▶ **Task**: Count the lines of the material below that contain the word "Список", and reply with the number alone.

*** Opening of Stored data ***

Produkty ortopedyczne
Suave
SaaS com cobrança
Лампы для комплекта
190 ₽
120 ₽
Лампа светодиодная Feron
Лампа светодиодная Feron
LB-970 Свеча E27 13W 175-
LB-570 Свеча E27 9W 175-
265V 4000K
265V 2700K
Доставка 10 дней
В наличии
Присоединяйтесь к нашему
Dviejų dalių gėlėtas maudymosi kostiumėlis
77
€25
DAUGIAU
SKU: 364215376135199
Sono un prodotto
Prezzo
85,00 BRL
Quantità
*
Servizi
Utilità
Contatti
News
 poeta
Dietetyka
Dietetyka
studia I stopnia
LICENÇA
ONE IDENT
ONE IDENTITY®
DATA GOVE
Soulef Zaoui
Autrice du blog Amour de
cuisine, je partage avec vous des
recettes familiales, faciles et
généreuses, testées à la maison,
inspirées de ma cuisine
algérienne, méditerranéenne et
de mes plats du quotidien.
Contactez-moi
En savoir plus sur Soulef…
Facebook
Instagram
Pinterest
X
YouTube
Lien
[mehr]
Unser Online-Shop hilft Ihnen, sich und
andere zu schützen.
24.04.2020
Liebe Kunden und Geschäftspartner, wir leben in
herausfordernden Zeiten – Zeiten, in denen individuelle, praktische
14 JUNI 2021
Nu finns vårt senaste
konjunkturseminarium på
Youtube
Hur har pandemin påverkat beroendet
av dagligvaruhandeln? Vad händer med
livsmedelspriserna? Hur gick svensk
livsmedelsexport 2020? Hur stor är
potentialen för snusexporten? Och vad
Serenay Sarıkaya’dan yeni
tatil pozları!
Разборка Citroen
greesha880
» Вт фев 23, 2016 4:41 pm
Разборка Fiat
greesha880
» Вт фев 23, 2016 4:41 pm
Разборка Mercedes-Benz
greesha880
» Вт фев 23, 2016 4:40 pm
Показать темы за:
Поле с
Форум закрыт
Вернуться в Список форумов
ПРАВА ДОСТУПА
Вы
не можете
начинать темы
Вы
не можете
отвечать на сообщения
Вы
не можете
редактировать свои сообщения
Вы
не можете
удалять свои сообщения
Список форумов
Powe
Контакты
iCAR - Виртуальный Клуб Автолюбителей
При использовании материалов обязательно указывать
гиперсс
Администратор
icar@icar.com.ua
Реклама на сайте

*** Close of Stored data ***

▶ **Your response**: 2